When the nonpartisan primary election was held in May 2014, Williams received 6348 of the 7368 votes cast, or 86.2% of the total. Sotelo received 1020 votes, or 13.8%. Since there were only two candidates running, both moved on to the general election.

Over the entire course of the campaign, Williams collected over $110,000 in contributions, and spent over $91,000. The Sotelo campaign collected over $37,000, and spent over $34,000. Major contributors to Williams's campaign included the Nebraska Realtors PAC, which gave $7000; the Nebraska Bankers State PAC, with contributions of over $4000; and the Nebraska Telecommunications Association, which yielded $4000. The Gothenburg State Bank contributed about $2600; several other banks and the Nebraska Independent Community Bankers PAC made up over $2600 in contributions.

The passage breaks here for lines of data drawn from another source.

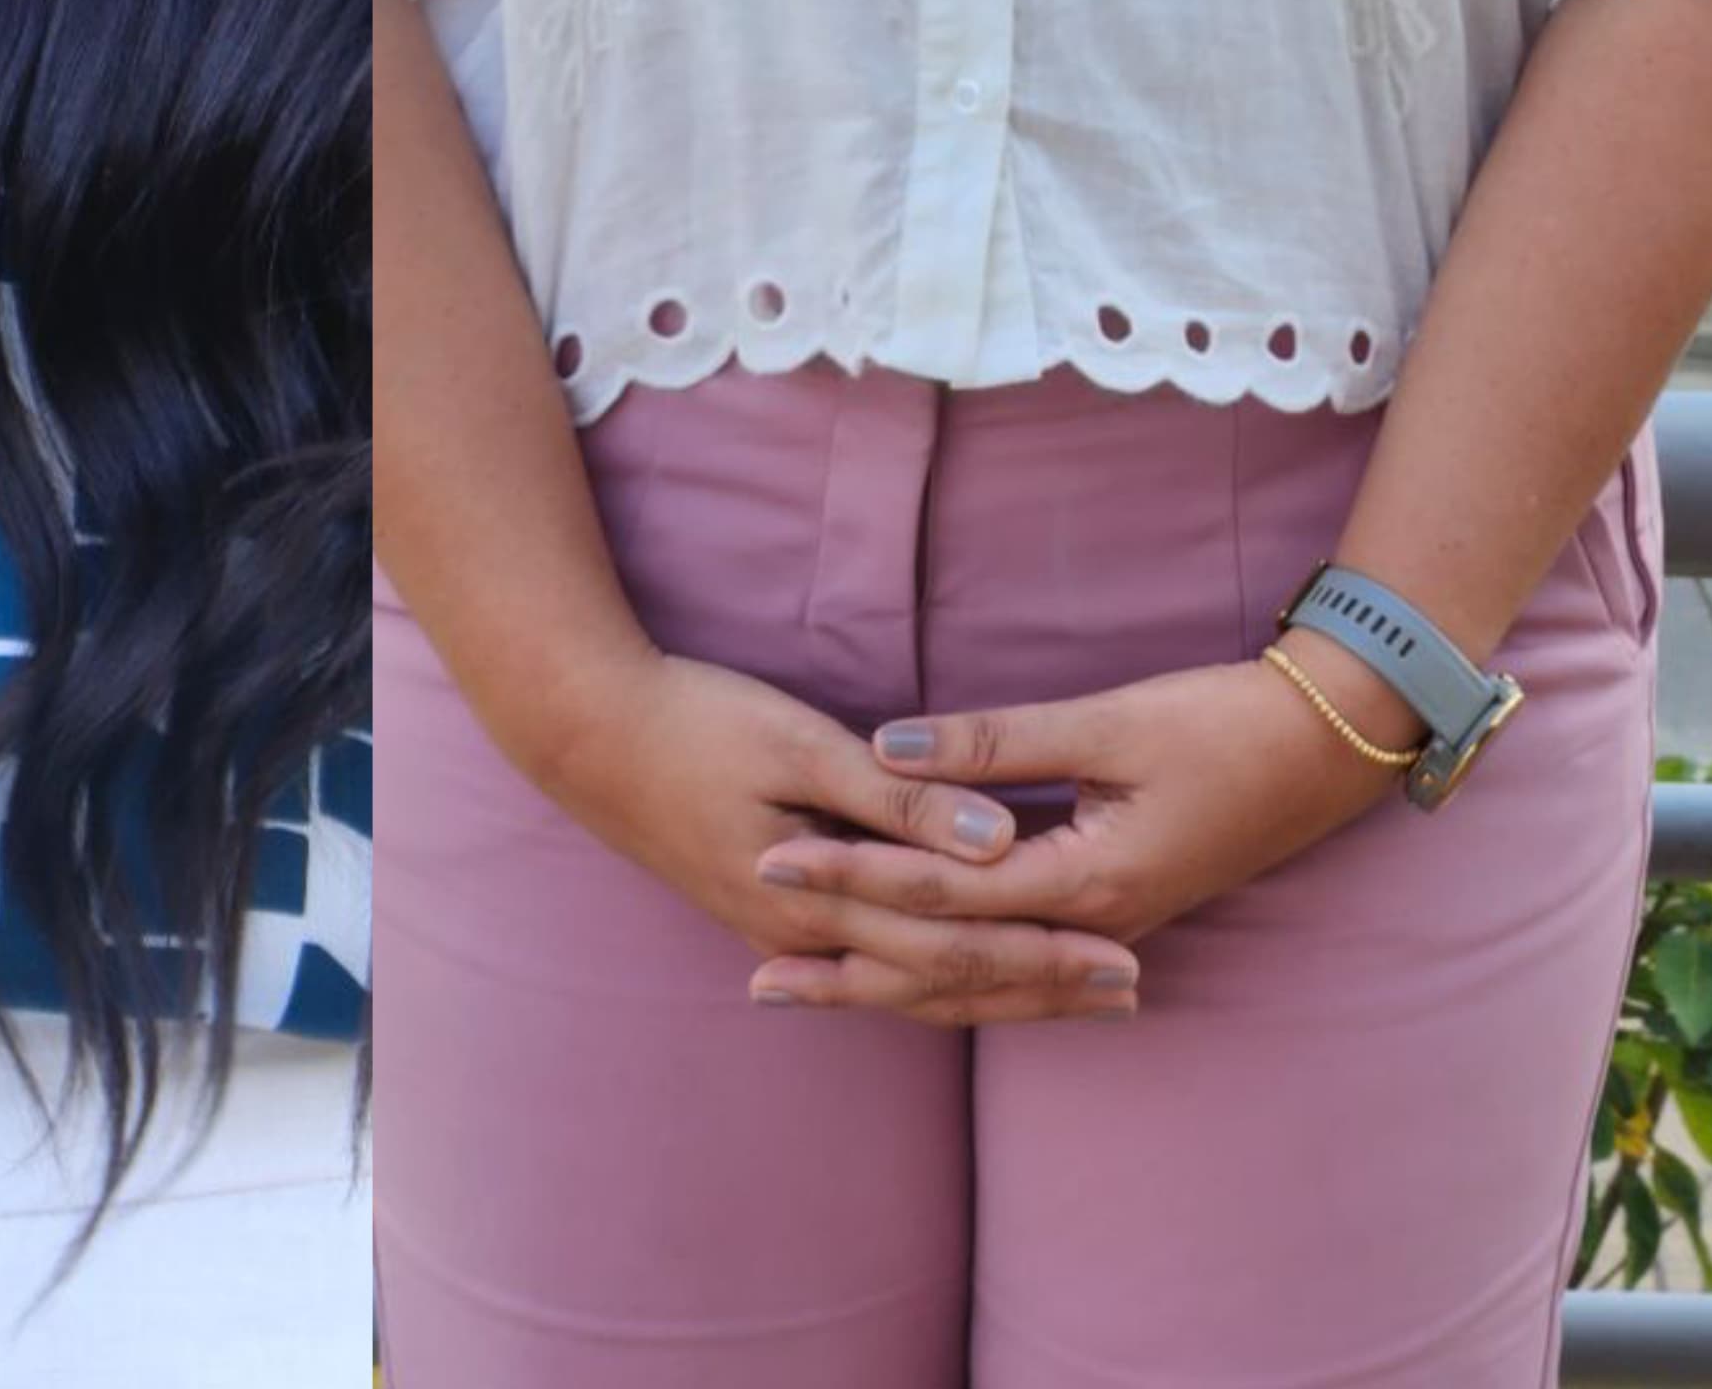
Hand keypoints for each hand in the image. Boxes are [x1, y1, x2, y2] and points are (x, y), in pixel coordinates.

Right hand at [539, 648, 1150, 1027]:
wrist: (583, 731)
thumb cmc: (692, 718)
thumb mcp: (798, 742)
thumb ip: (901, 800)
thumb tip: (1001, 843)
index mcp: (822, 897)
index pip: (960, 942)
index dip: (1047, 953)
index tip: (1126, 958)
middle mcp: (806, 935)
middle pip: (945, 977)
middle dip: (1042, 984)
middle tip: (1129, 990)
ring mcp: (780, 932)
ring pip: (907, 984)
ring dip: (994, 989)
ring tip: (1069, 994)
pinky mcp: (765, 913)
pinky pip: (867, 969)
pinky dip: (924, 982)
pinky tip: (948, 985)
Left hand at [746, 658, 1406, 1012]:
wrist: (1327, 749)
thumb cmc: (1220, 723)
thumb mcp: (1105, 722)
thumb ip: (993, 742)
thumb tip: (887, 748)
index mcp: (1087, 880)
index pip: (940, 889)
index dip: (851, 875)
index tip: (770, 863)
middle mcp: (1094, 924)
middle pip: (952, 962)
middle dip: (853, 963)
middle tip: (760, 974)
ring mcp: (1108, 928)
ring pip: (983, 979)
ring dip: (895, 986)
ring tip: (812, 991)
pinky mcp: (1113, 913)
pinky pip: (1016, 965)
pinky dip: (957, 976)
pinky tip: (912, 980)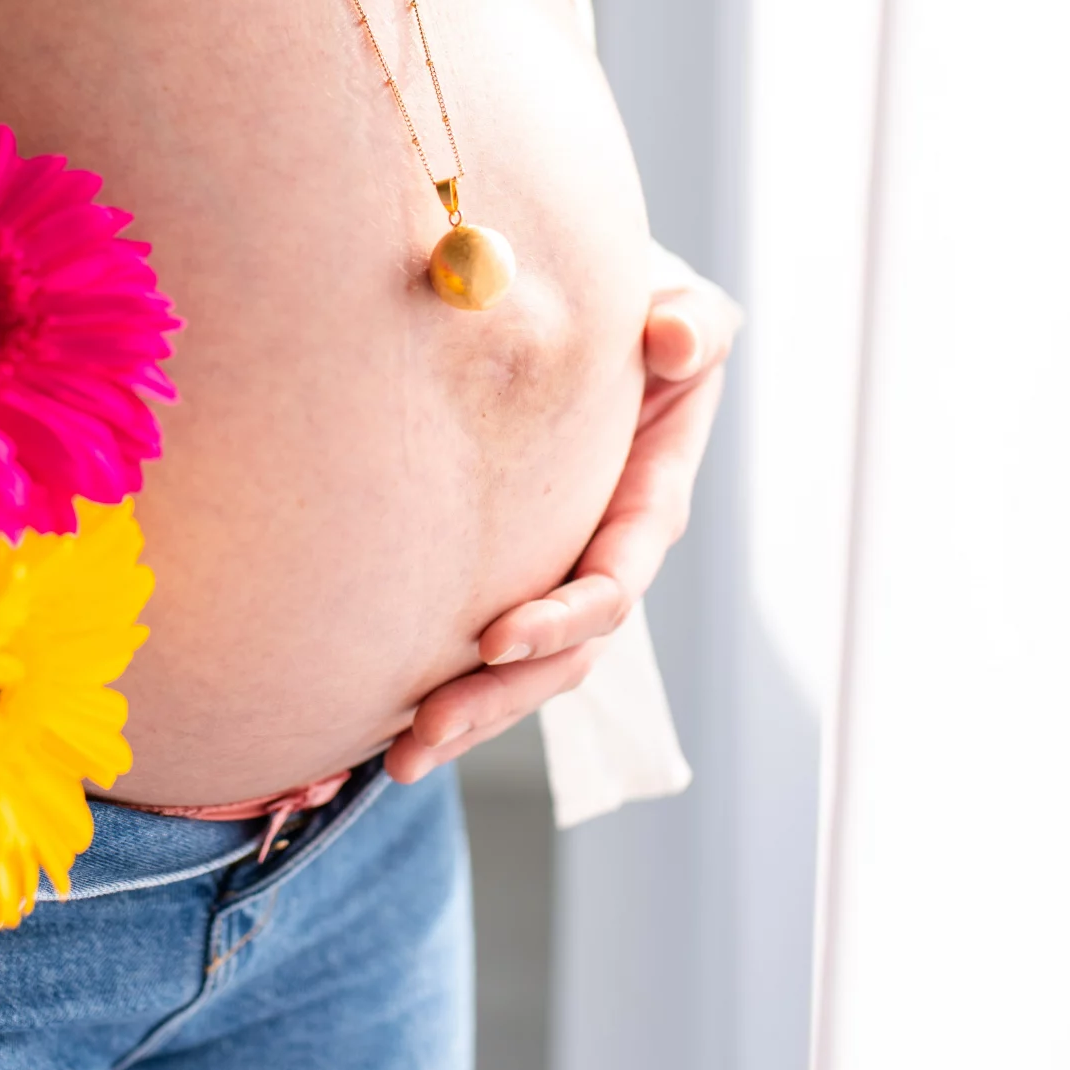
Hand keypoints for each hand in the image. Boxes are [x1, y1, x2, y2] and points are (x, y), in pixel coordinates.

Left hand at [388, 252, 740, 784]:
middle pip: (562, 657)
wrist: (582, 327)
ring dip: (466, 718)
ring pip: (520, 674)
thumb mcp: (678, 311)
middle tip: (426, 730)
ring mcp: (555, 579)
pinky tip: (377, 730)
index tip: (498, 636)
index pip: (614, 582)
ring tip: (399, 758)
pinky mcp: (508, 583)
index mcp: (648, 505)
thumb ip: (692, 326)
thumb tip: (677, 340)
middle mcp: (602, 558)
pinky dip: (436, 692)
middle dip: (498, 698)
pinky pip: (478, 654)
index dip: (564, 616)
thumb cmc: (637, 317)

Sotelo's single largest contributor was Leadership for Educational Equity, which provided $7750; the group describes itself as "a nonpartisan, nonprofit organization dedicated to empowering Teach For America corps members and alumni to grow as leaders in their communities and help build the movement for educational equity". Sotelo also received $1750 from the Brotherhood of Locomotive Engineers, and $1470 from the Nebraska Democratic Party. The Nebraska State Education Association contributed $1350 to each campaign.

In the November 2014 general election, Williams received 7599 of the 9747 votes cast, or 78% of the total. Sotelo received 2148 votes, or 22%.

===Legislative tenure===

====2015 session====

In the 2015 legislative session, Williams was named vice-chair of Banking, Commerce, and Insurance Committee; he was also appointed to the Judiciary Committee.